かもめ食堂

好きな映画。ハリウッド映画のような派手な映像や、起承転結のはっきりした物語があるわけではなく、たんたんとした日常がえがかれる。心のなかにふかくはいりこんでくる。

舞台はフィンランドの首都ヘルシンキ。ここで食堂をはじめたばかりの日本女性とそこにきた女性2人の3人の女性を中心にえがかれる。北欧デザインの清楚なテーブル、椅子、食器。登場人物の一人が日本からの着の身着のままの服から、フィンランドマリメッコの服に変わり、一気にフィンランドのあざやかな色彩にかわる。映像は北欧らしくシンプルで清潔感にあふれている。そして映画から感じる印象も透明感にあふれている。

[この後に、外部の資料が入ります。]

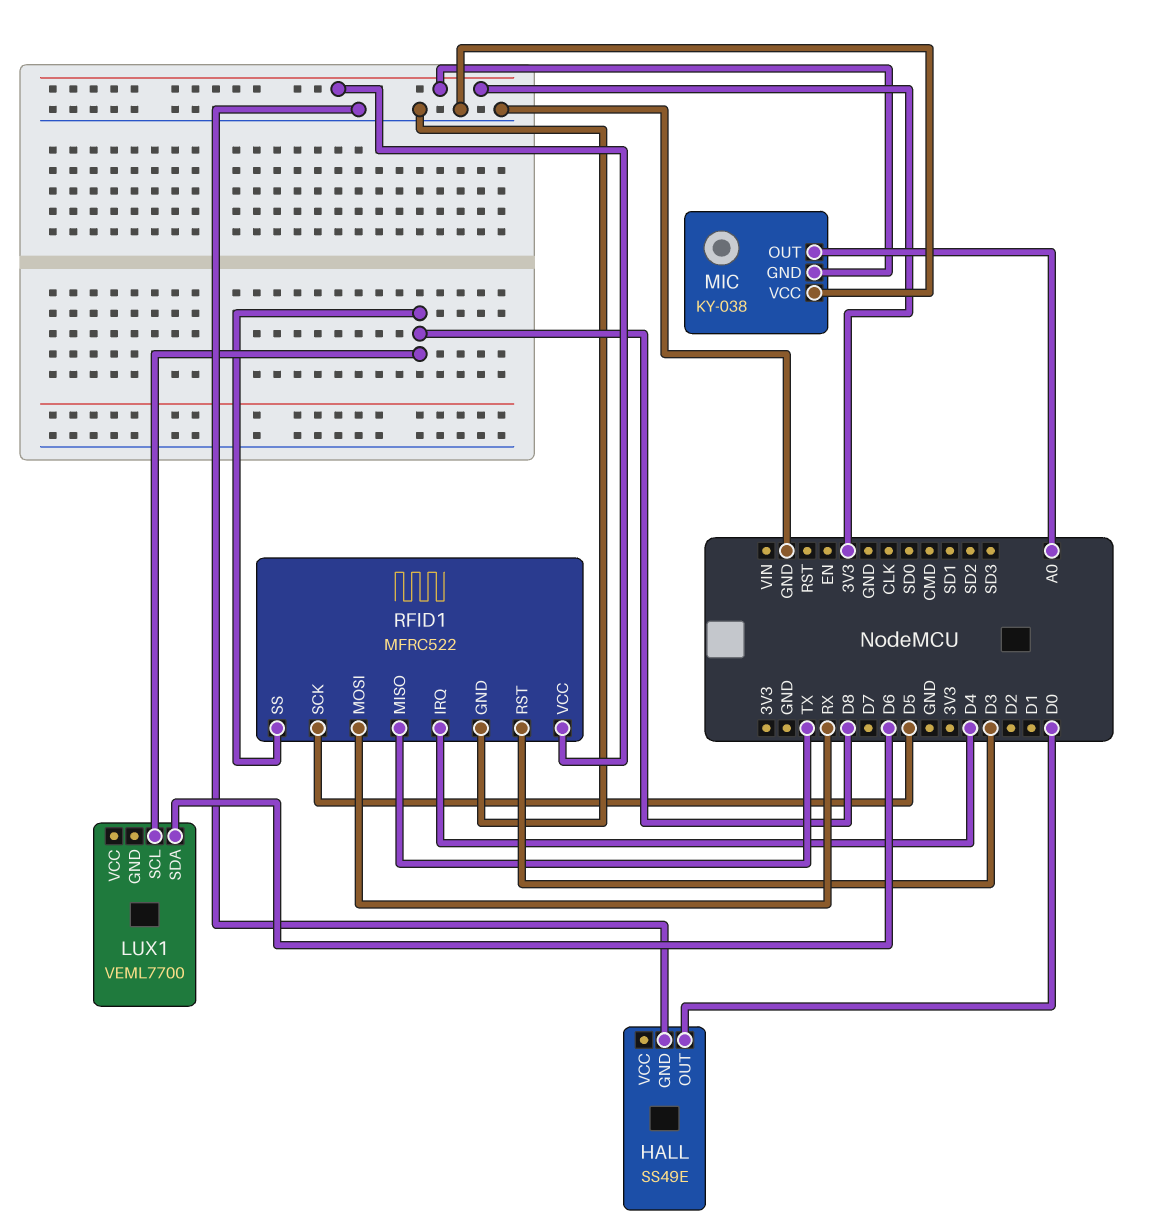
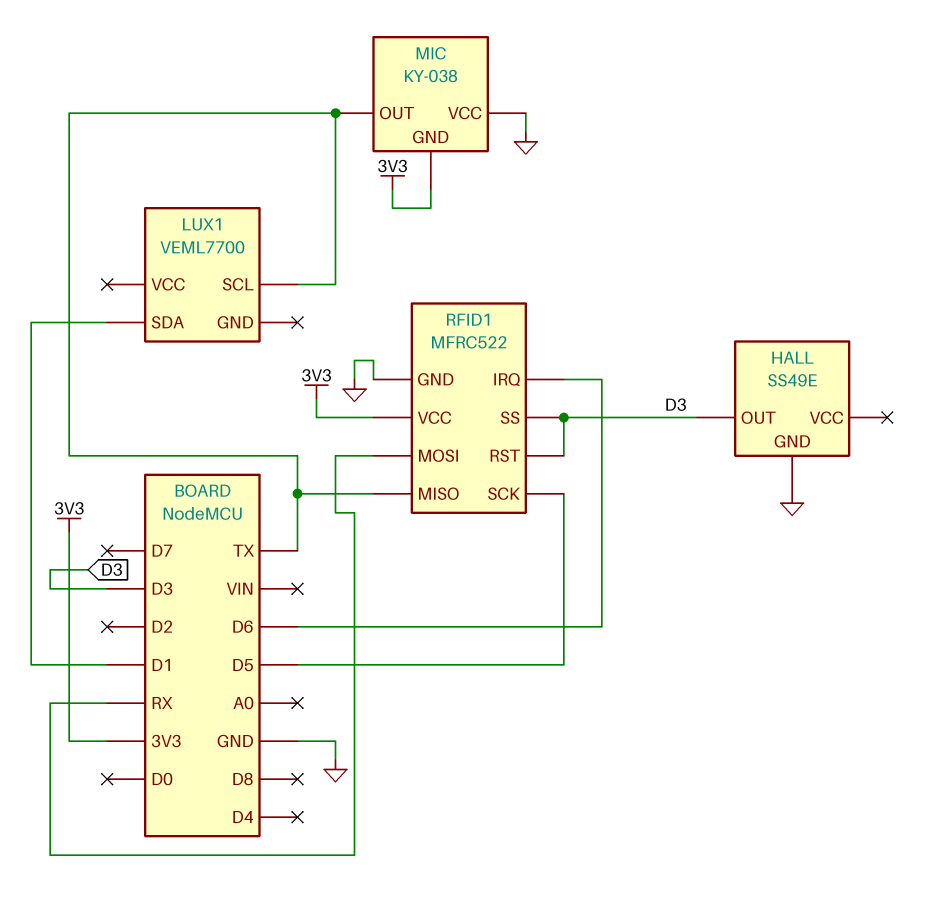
HALL pin OUT: D0 -> D3
LUX1 pin SCL: D8 -> TX
LUX1 pin SDA: D6 -> D1
MIC pin OUT: A0 -> TX
RFID1 pin IRQ: D4 -> D6
RFID1 pin SS: D8 -> D3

主人公はおにぎりという簡素な食事を出す。おいしいコーヒーを入れる。そうした食が人に元気をあたえる。こどものころからしているという合気道の動きはほほえみをさそうとともに、つよいこころを感じさせる。かよっている公営プールの場面は水の透明感がうつくしい。

コミュニケーション。涙をこぼそうとする人に、声をかけるのではなく、そっとティッシュを目の前におく。人にはあえてふかくは踏み込まない。フィンランド語がわからないけれど、話を聴き、寄り添うことで人が元気になる。凛とした芯のつよさ、やさしさがつたわってくる。

設定、登場人物、色彩がシンプルに整理されている。北欧らしい透明感にあふれ、おもいでにのこっている映画だ。